AMSTERDAM -- The maker of the Anna Kournikova e-mail worm that spread in February was sentenced today to 150 hours of community service or, if he chooses not to do the community service, to 75 days in jail.

A CD-ROM containing thousands of viruses that was confiscated from him won't be returned, the court in Leeuwarden, Netherlands, ruled in the first-ever verdict handed down against a virus maker in the Netherlands and one of the few such verdicts in the world.

Two weeks ago, the prosecutor asked the court to sentence Jan de Wit, 21, of Sneek, Netherlands, to 240 hours of community service and to keep a confiscated computer as well as the disk.

De Wit created the nondestructive worm that spread like wildfire for two days in early February with a worm-making tool kit (see story). During the trial, he stated that he didn't know what he was doing nor did he realize the consequences of posting the virus in an Internet newsgroup, but the judges didn't believe him.

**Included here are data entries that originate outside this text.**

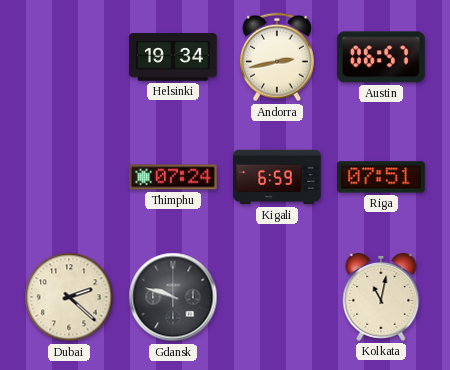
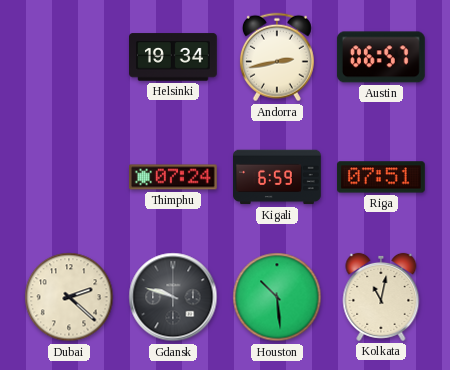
Houston: none -> 10:29
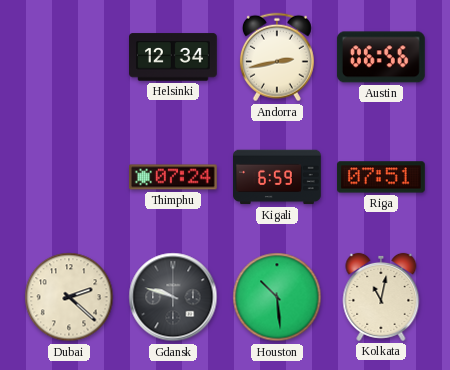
Helsinki: 19:34 -> 12:34
Austin: 06:57 -> 06:56
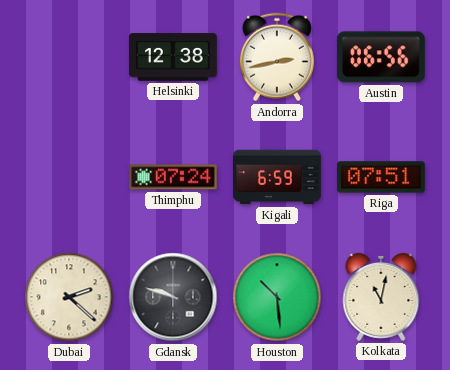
Helsinki: 12:34 -> 12:38
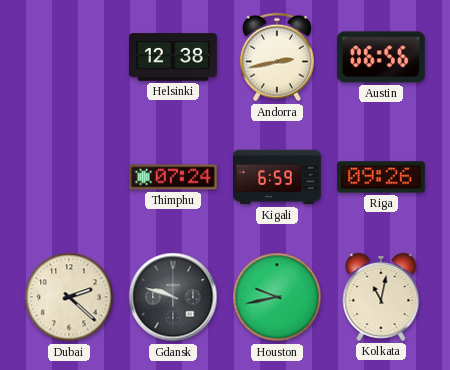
Riga: 07:51 -> 09:26
Houston: 10:29 -> 9:43
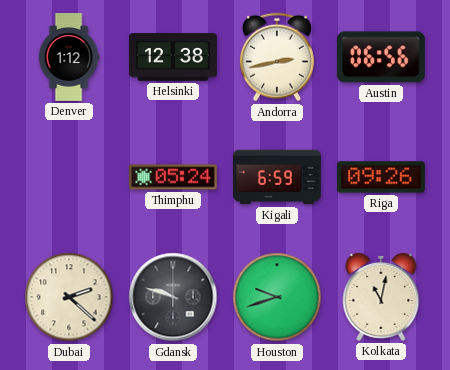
Denver: none -> 1:12
Thimphu: 07:24 -> 05:24
Houston: 9:43 -> 9:42
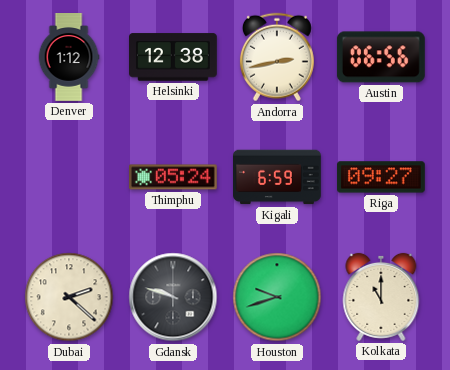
Riga: 09:26 -> 09:27
Kolkata: 11:02 -> 11:00
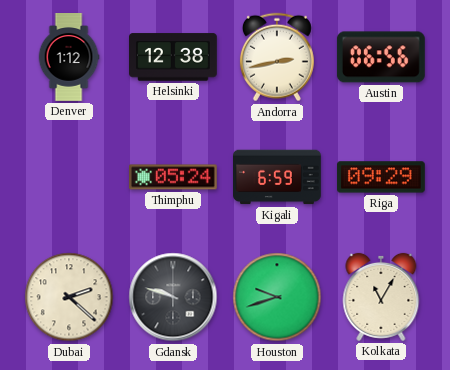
Riga: 09:27 -> 09:29
Kolkata: 11:00 -> 11:05
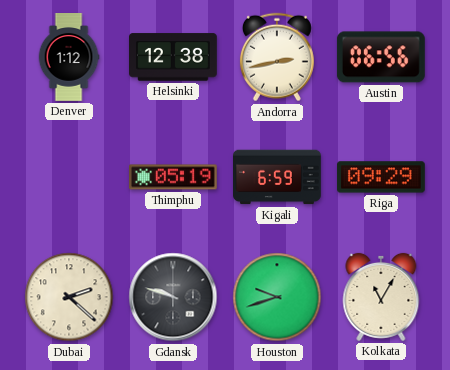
Thimphu: 05:24 -> 05:19
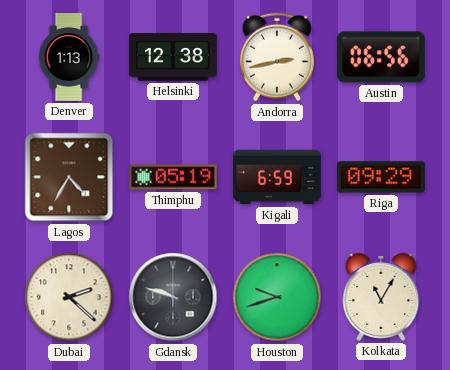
Denver: 1:12 -> 1:13
Lagos: none -> 4:35
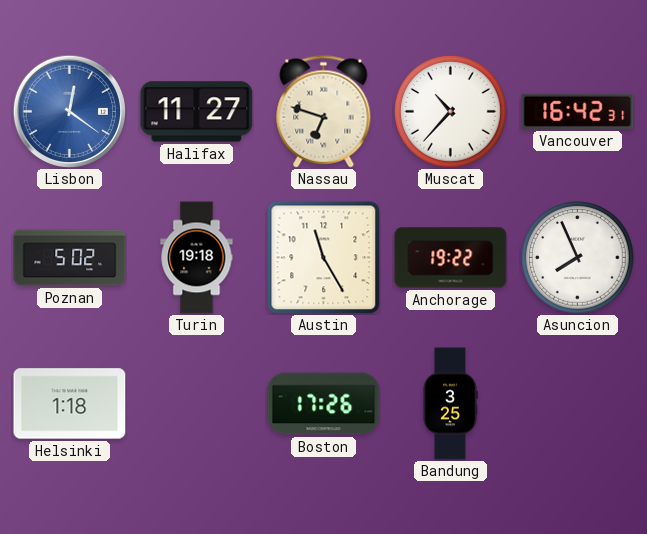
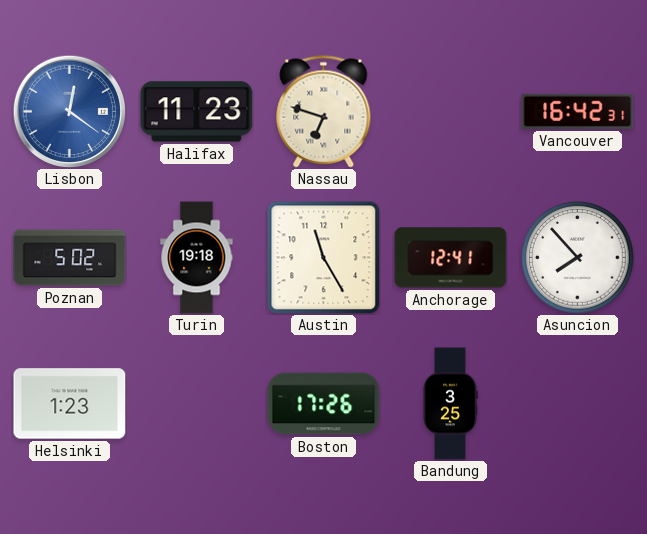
Halifax: 11:27 -> 11:23
Muscat: 10:37 -> none
Anchorage: 19:22 -> 12:41
Asuncion: 7:56 -> 7:53
Helsinki: 1:18 -> 1:23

"[De Wit] was not a layman in the field of computer viruses. He works in a computer store and collected viruses, about 7,200, according to himself. The defendant must have been very aware of the consequences of his acts," the verdict read. "The virus he spread was a hindrance, causing worry and annoyance among Internet users worldwide."

The virus also invaded the privacy of Internet users by accessing address books on infected machines and using those to propagate itself, the court said.

Damage done by the Kournikova worm was limited but could have been significant. The exponential spreading could have paralyzed the Internet, and de Wit knew that, according to the court.

The FBI sent the court a report saying it had identified 55 victims that had suffered damage to their computers that totaled nearly $167,000. Companies also shut down their e-mail systems as a precaution during the propagation, antivirus software vendors said, but that information wasn't mentioned in court.

The court said the sentence could have been harsher if the victims had filed claims with the court. In arriving at its verdict, the court took into consideration that the FBI report was scant on details and that de Wit is a first offender who has expressed remorse and surrendered himself to police (see story).

De Wit may appeal. His lawyer wasn't immediately available for comment.